"Courts are remnants of the former corrupt authorities. People have no trust in the judiciary and therefore it lacks legitimacy," Pashinyan told a televised cabinet meeting.
"The time has come for a surgical intervention" with all judges subjected to a thorough vetting during a "transitional" period, he said, Presstv Reported.
He said judges who "believe they cannot be just" and those whose rulings were found unfair by the European Court of Human Rights should resign.
"If necessary, we will adopt constitutional amendments.
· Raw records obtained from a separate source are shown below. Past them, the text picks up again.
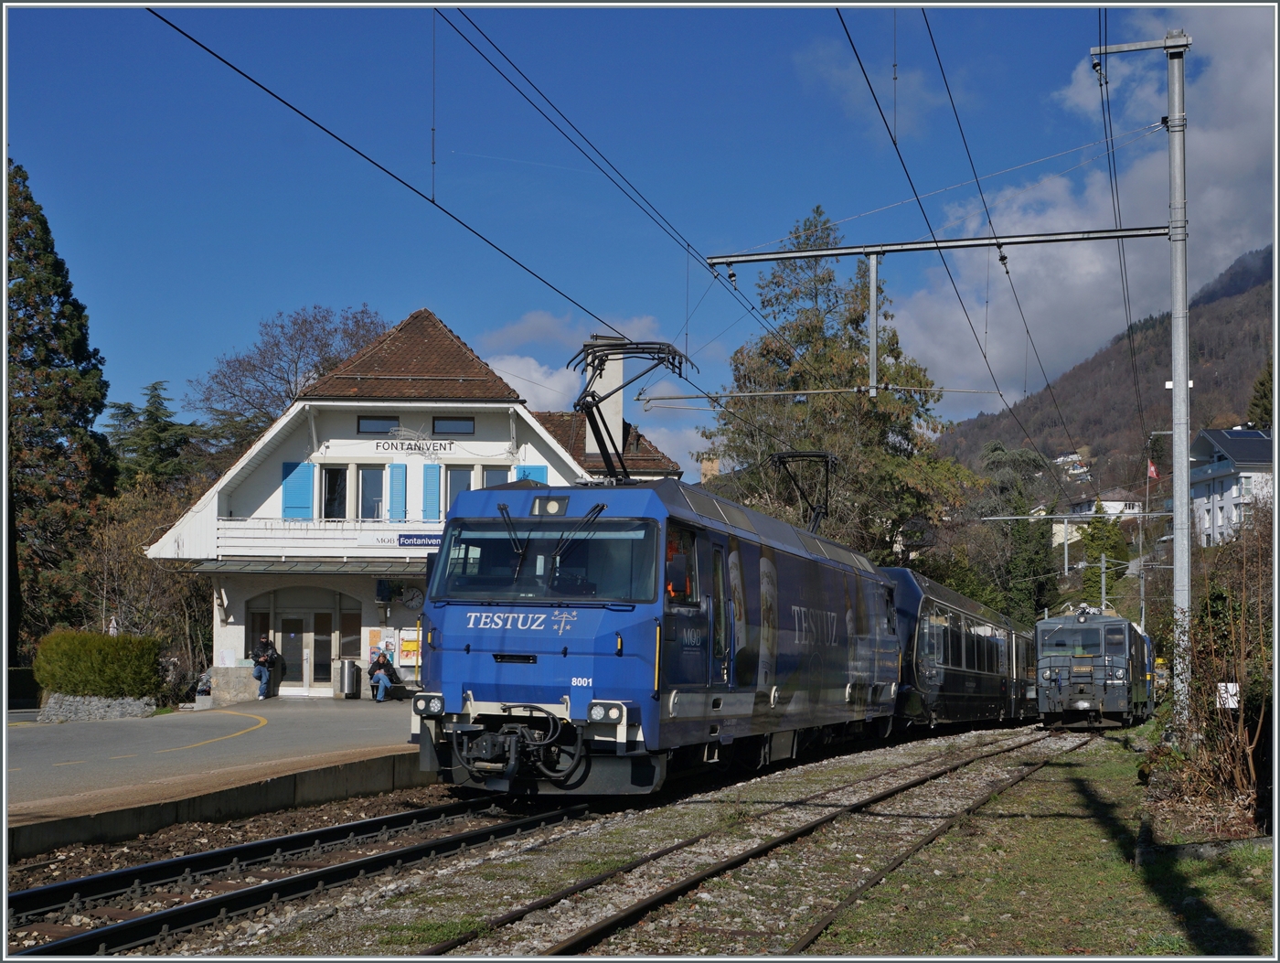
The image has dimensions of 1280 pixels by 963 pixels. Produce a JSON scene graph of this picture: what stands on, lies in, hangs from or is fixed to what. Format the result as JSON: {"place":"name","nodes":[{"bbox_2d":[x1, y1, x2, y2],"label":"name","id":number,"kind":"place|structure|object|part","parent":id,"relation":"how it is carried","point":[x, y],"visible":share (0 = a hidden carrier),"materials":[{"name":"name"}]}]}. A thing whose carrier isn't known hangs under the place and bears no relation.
{"place":"outdoors","nodes":[
{"label":"outdoors","id":0,"kind":"place"},
{"bbox_2d":[1,696,437,853],"label":"platform","id":1,"kind":"structure","parent":0,"point":[33,744],"materials":[{"name":"grey asphalt"}]},
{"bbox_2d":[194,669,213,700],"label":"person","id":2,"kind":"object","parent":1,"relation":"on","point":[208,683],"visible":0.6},
{"bbox_2d":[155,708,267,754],"label":"yellow line","id":3,"kind":"object","parent":1,"relation":"on","point":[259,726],"visible":0.97,"materials":[{"name":"yellow paint"}]},
{"bbox_2d":[251,632,282,698],"label":"man","id":4,"kind":"object","parent":1,"relation":"on","point":[261,662],"visible":0.99},
{"bbox_2d":[338,658,360,698],"label":"trash bin","id":5,"kind":"object","parent":1,"relation":"on","point":[345,676],"visible":0.99,"materials":[{"name":"metal"}]},
{"bbox_2d":[368,647,396,701],"label":"person","id":6,"kind":"object","parent":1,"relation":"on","point":[383,659],"visible":0.97},
{"bbox_2d":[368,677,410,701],"label":"bench","id":7,"kind":"object","parent":1,"relation":"on","point":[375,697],"visible":0.57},
{"bbox_2d":[148,305,679,705],"label":"station building","id":8,"kind":"structure","parent":0,"point":[240,638],"materials":[{"name":"white paint"}]},
{"bbox_2d":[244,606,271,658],"label":"window","id":9,"kind":"structure","parent":8,"relation":"in","point":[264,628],"materials":[{"name":"brown"}]},
{"bbox_2d":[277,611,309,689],"label":"door","id":10,"kind":"structure","parent":8,"relation":"in","point":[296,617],"materials":[{"name":"glass"}]},
{"bbox_2d":[280,460,313,519],"label":"shutter","id":11,"kind":"object","parent":8,"relation":"attached to","point":[299,493],"visible":0.73,"materials":[{"name":"blue wood"}]},
{"bbox_2d":[177,555,425,576],"label":"canopy","id":12,"kind":"object","parent":8,"relation":"attached to","point":[218,567],"visible":0.71,"materials":[{"name":"grey metal"}]},
{"bbox_2d":[245,586,363,693],"label":"arched door","id":13,"kind":"structure","parent":8,"relation":"in","point":[302,670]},
{"bbox_2d":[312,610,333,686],"label":"door","id":14,"kind":"structure","parent":8,"relation":"in","point":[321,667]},
{"bbox_2d":[214,516,437,560],"label":"balcony","id":15,"kind":"structure","parent":8,"relation":"attached to","point":[299,535],"materials":[{"name":"white"}]},
{"bbox_2d":[398,533,441,547],"label":"station sign","id":16,"kind":"object","parent":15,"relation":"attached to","point":[407,538],"visible":0.77,"materials":[{"name":"blue metal"}]},
{"bbox_2d":[320,465,348,520],"label":"window","id":17,"kind":"structure","parent":8,"relation":"in","point":[340,490],"materials":[{"name":"glass"}]},
{"bbox_2d":[338,606,362,659],"label":"window","id":18,"kind":"structure","parent":8,"relation":"in","point":[358,628],"materials":[{"name":"brown glass"}]},
{"bbox_2d":[358,465,384,520],"label":"window","id":19,"kind":"structure","parent":8,"relation":"in","point":[378,498],"materials":[{"name":"glass"}]},
{"bbox_2d":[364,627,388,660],"label":"poster","id":20,"kind":"object","parent":8,"relation":"attached to","point":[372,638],"visible":0.68,"materials":[{"name":"paper"}]},
{"bbox_2d":[356,415,399,433],"label":"window","id":21,"kind":"structure","parent":8,"relation":"in","point":[358,424],"materials":[{"name":"glass"}]},
{"bbox_2d":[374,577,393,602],"label":"monitor","id":22,"kind":"object","parent":8,"relation":"attached to","point":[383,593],"visible":0.96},
{"bbox_2d":[386,461,407,522],"label":"shutter","id":23,"kind":"object","parent":8,"relation":"attached to","point":[399,466],"visible":0.8,"materials":[{"name":"blue wood"}]},
{"bbox_2d":[396,628,420,666],"label":"notice board","id":24,"kind":"object","parent":8,"relation":"attached to","point":[407,644],"visible":0.73,"materials":[{"name":"paper"}]},
{"bbox_2d":[400,584,424,609],"label":"clock","id":25,"kind":"object","parent":8,"relation":"attached to","point":[412,599],"visible":0.96,"materials":[{"name":"white"}]},
{"bbox_2d":[373,436,455,454],"label":"station sign","id":26,"kind":"object","parent":8,"relation":"attached to","point":[444,445],"visible":0.98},
{"bbox_2d":[421,462,442,522],"label":"shutter","id":27,"kind":"object","parent":8,"relation":"attached to","point":[429,485],"visible":0.79,"materials":[{"name":"blue wood"}]},
{"bbox_2d":[431,415,475,434],"label":"window","id":28,"kind":"structure","parent":8,"relation":"in","point":[453,424],"materials":[{"name":"glass"}]},
{"bbox_2d":[444,465,475,512],"label":"window","id":29,"kind":"structure","parent":8,"relation":"in","point":[455,490],"materials":[{"name":"glass"}]},
{"bbox_2d":[481,465,511,487],"label":"window","id":30,"kind":"structure","parent":8,"relation":"in","point":[501,474],"materials":[{"name":"grey glass"}]},
{"bbox_2d":[515,464,548,483],"label":"shutter","id":31,"kind":"object","parent":8,"relation":"attached to","point":[538,472],"visible":0.12,"materials":[{"name":"blue paint"}]},
{"bbox_2d":[586,336,626,466],"label":"chimney","id":32,"kind":"object","parent":8,"relation":"on","point":[609,400],"visible":0.59,"materials":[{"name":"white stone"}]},
{"bbox_2d":[475,311,705,473],"label":"cloud","id":33,"kind":"structure","parent":0,"point":[538,377],"materials":[{"name":"white"}]},
{"bbox_2d":[53,712,1194,960],"label":"gravel ground","id":34,"kind":"structure","parent":0,"point":[781,797],"materials":[{"name":"grey gravel"}]},
{"bbox_2d":[1,791,595,957],"label":"railway track","id":35,"kind":"structure","parent":34,"relation":"on","point":[278,842],"materials":[{"name":"black metal"}]},
{"bbox_2d":[417,465,906,797],"label":"locomotive","id":36,"kind":"object","parent":35,"relation":"on","point":[512,644],"visible":0.9,"materials":[{"name":"blue metal"}]},
{"label":"headlight","id":37,"kind":"part","parent":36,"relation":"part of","materials":[{"name":"clear glass"}]},
{"bbox_2d":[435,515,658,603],"label":"windshield","id":38,"kind":"object","parent":36,"relation":"in","point":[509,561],"visible":0.75,"materials":[{"name":"glass"}]},
{"label":"headlight","id":39,"kind":"part","parent":36,"relation":"part of","materials":[{"name":"white"}]},
{"bbox_2d":[566,337,688,482],"label":"pantograph","id":40,"kind":"object","parent":36,"relation":"on","point":[592,395],"visible":0.73,"materials":[{"name":"black metal"}]},
{"bbox_2d":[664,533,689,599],"label":"person","id":41,"kind":"object","parent":36,"relation":"in","point":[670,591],"visible":0.23},
{"bbox_2d":[769,448,837,533],"label":"pantograph","id":42,"kind":"object","parent":36,"relation":"on","point":[826,480],"visible":0.6,"materials":[{"name":"black metal"}]},
{"bbox_2d":[883,565,1035,727],"label":"passenger car","id":43,"kind":"object","parent":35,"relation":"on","point":[964,614],"visible":0.57,"materials":[{"name":"metal"}]},
{"bbox_2d":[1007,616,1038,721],"label":"passenger car","id":44,"kind":"object","parent":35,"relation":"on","point":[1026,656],"visible":0.22,"materials":[{"name":"metal"}]},
{"bbox_2d":[429,729,1087,959],"label":"railway track","id":45,"kind":"structure","parent":34,"relation":"on","point":[670,892],"materials":[{"name":"metal"}]},
{"bbox_2d":[1032,605,1156,728],"label":"locomotive","id":46,"kind":"object","parent":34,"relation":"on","point":[1084,625],"visible":0.84,"materials":[{"name":"metal"}]},
{"bbox_2d":[0,0,1276,461],"label":"sky","id":47,"kind":"structure","parent":0,"point":[1063,16],"materials":[{"name":"blue"}]},
{"bbox_2d":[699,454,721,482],"label":"chimney","id":48,"kind":"object","parent":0,"point":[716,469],"visible":0.35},
{"bbox_2d":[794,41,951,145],"label":"cloud","id":49,"kind":"structure","parent":0,"point":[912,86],"materials":[{"name":"white"}]},
{"bbox_2d":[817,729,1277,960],"label":"grass","id":50,"kind":"structure","parent":0,"point":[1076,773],"visible":0.56,"materials":[{"name":"green plant"}]},
{"bbox_2d":[1149,502,1278,835],"label":"shrub","id":51,"kind":"object","parent":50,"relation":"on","point":[1209,670],"visible":0.92,"materials":[{"name":"plant"}]},
{"bbox_2d":[1216,682,1240,708],"label":"sign","id":52,"kind":"object","parent":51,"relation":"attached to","point":[1232,704],"visible":0.72,"materials":[{"name":"white metal"}]},
{"bbox_2d":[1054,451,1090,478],"label":"house","id":53,"kind":"structure","parent":0,"point":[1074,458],"materials":[{"name":"white"}]},
{"bbox_2d":[885,3,1279,408],"label":"cloud","id":54,"kind":"structure","parent":0,"point":[1087,194],"materials":[{"name":"white"}]},
{"bbox_2d":[1050,488,1141,544],"label":"house","id":55,"kind":"structure","parent":0,"point":[1109,504],"materials":[{"name":"white paint"}]},
{"bbox_2d":[928,245,1279,522],"label":"hill","id":56,"kind":"structure","parent":0,"point":[1252,371],"materials":[{"name":"brown plant"}]},
{"bbox_2d":[1246,361,1274,430],"label":"conifer tree","id":57,"kind":"object","parent":56,"relation":"on","point":[1262,384],"visible":0.38,"materials":[{"name":"green plant"}]},
{"bbox_2d":[1187,426,1275,545],"label":"white house","id":58,"kind":"structure","parent":0,"point":[1219,458],"materials":[{"name":"white paint"}]},
{"bbox_2d":[1209,427,1271,444],"label":"solar panel","id":59,"kind":"object","parent":58,"relation":"on","point":[1235,432],"visible":0.65,"materials":[{"name":"blue glass"}]},
{"label":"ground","id":60,"kind":"structure","parent":0},
{"bbox_2d":[5,157,114,659],"label":"conifer tree","id":61,"kind":"object","parent":60,"relation":"on","point":[44,303],"visible":0.79,"materials":[{"name":"plant"}]},
{"bbox_2d":[35,693,157,722],"label":"stone wall","id":62,"kind":"structure","parent":60,"relation":"on","point":[98,715],"materials":[{"name":"grey stone"}]},
{"bbox_2d":[33,629,166,701],"label":"hedge","id":63,"kind":"object","parent":60,"relation":"on","point":[101,659],"visible":0.91,"materials":[{"name":"green plant"}]},
{"bbox_2d":[74,476,208,678],"label":"bare shrub","id":64,"kind":"object","parent":60,"relation":"on","point":[116,540],"visible":0.67,"materials":[{"name":"plant"}]},
{"bbox_2d":[106,380,204,495],"label":"conifer tree","id":65,"kind":"object","parent":60,"relation":"on","point":[165,430],"visible":0.38,"materials":[{"name":"green plant"}]},
{"bbox_2d":[188,301,393,450],"label":"bare tree","id":66,"kind":"object","parent":60,"relation":"on","point":[253,366],"visible":0.64,"materials":[{"name":"brown plant"}]},
{"bbox_2d":[697,203,971,569],"label":"conifer tree","id":67,"kind":"object","parent":60,"relation":"on","point":[800,336],"visible":0.61,"materials":[{"name":"plant"}]},
{"bbox_2d":[957,439,1061,623],"label":"tree","id":68,"kind":"object","parent":60,"relation":"on","point":[1041,532],"visible":0.61,"materials":[{"name":"green plant"}]},
{"bbox_2d":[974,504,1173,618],"label":"catenary gantry","id":69,"kind":"object","parent":60,"relation":"on","point":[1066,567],"visible":0.76,"materials":[{"name":"grey metal"}]},
{"bbox_2d":[1077,500,1129,609],"label":"conifer tree","id":70,"kind":"object","parent":60,"relation":"on","point":[1093,567],"visible":0.52,"materials":[{"name":"green plant"}]},
{"bbox_2d":[1098,551,1108,612],"label":"catenary pole","id":71,"kind":"object","parent":60,"relation":"on","point":[1104,585],"visible":0.53,"materials":[{"name":"grey metal"}]},
{"bbox_2d":[1088,28,1191,720],"label":"catenary pole","id":72,"kind":"object","parent":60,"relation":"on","point":[1176,371],"visible":0.87,"materials":[{"name":"grey metal"}]},
{"bbox_2d":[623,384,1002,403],"label":"arm","id":73,"kind":"object","parent":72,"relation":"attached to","point":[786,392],"visible":0.98},
{"bbox_2d":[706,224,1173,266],"label":"catenary beam","id":74,"kind":"object","parent":72,"relation":"attached to","point":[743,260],"visible":0.97,"materials":[{"name":"metal"}]},
{"bbox_2d":[145,4,730,384],"label":"overhead wire","id":75,"kind":"object","parent":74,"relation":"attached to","point":[299,112],"visible":0.93,"materials":[{"name":"black metal"}]},
{"bbox_2d":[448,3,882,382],"label":"overhead wire","id":76,"kind":"object","parent":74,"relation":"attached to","point":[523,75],"visible":0.93,"materials":[{"name":"black metal"}]},
{"bbox_2d":[830,0,1094,492],"label":"overhead wire","id":77,"kind":"object","parent":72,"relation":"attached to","point":[867,78],"visible":0.95,"materials":[{"name":"black metal"}]},
{"bbox_2d":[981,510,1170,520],"label":"catenary arm","id":78,"kind":"object","parent":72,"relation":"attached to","point":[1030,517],"visible":0.96},
{"bbox_2d":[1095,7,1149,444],"label":"overhead wire","id":79,"kind":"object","parent":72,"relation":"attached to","point":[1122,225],"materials":[{"name":"black metal"}]},
{"bbox_2d":[1137,522,1148,629],"label":"catenary pole","id":80,"kind":"object","parent":60,"relation":"on","point":[1144,606],"visible":0.7,"materials":[{"name":"grey metal"}]},
{"bbox_2d":[1146,458,1160,480],"label":"flag","id":81,"kind":"object","parent":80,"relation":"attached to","point":[1152,469],"visible":0.66,"materials":[{"name":"red fabric"}]}
]}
All this will be done in conformity with international law," he said, asking for support from Western partners.
Pashinyan's appeal for mass demonstrations followed a court ruling to release from pre-trial detention former president Robert Kocharyan charged with staging a "coup" a decade ago.
The symbolic protest came as Pashinyan tries to consolidate power in the ex-Soviet country a year after leading a popular revolt against former president Serzh Sarkisian and corrupt elites.
'Second stage of the revolution'
Pashinyan said he "counts on the assistance of Armenia's international partners" in implementing the judiciary reform which he dubbed the "second and most important stage of the revolution."
Braving torrential rain, dozens of Pashinyan supporters set up pickets outside the Constitutional Court, as well as Yerevan's City Court building early Monday, an AFP correspondent reported.
Later in the afternoon, Pashinyan called for an end to the blockade, writing on his Facebook page, that "the demonstration has achieved its goal."
Kocharyan is accused of tipping a 2008 presidential ballot in favor of his hand-picked ally Sarkisian. He faces up to 15 years in prison if found guilty of "overthrowing the constitutional order."
He was arrested in July last year, then briefly released but re-arrested again in December and has since then remained in pre-trial detention.
On Saturday, a Yerevan court released him from custody, pending a final decision in the case.
Pashinyan denounced the ruling -- which has sparked widespread outrage in the impoverished Caucasus country -- as politically motivated.
Kocharyan led Armenia for a decade up to 2008 when Sarkisian was elected and remained in charge until the 2018 revolt against an attempt to extend his power forced him to resign.
He has rejected the charges brought against him as "political vendetta."
After the 2008 election, tensions erupted into violent clashes between riot police and supporters of the defeated opposition candidate, who denounced the vote as fraudulent.
Eight protesters and two officers were killed.